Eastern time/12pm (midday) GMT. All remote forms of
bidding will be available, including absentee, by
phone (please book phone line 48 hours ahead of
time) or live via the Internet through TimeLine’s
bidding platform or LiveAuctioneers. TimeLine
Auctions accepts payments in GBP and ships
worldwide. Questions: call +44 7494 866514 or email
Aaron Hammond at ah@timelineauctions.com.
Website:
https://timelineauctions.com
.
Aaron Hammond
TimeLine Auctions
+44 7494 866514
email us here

****************

Change every "phone" in the records to "telephone" and write the lines out again, leaving everything else as it is.

Exercise response:
Eastern time/12pm (midday) GMT. All remote forms of
bidding will be available, including absentee, by
telephone (please book telephone line 48 hours ahead of
time) or live via the Internet through TimeLine’s
bidding platform or LiveAuctioneers. TimeLine
Auctions accepts payments in GBP and ships
worldwide. Questions: call +44 7494 866514 or email
Aaron Hammond at ah@timelineauctions.com.
Website:
https://timelineauctions.com
.
Aaron Hammond
TimeLine Auctions
+44 7494 866514
email us here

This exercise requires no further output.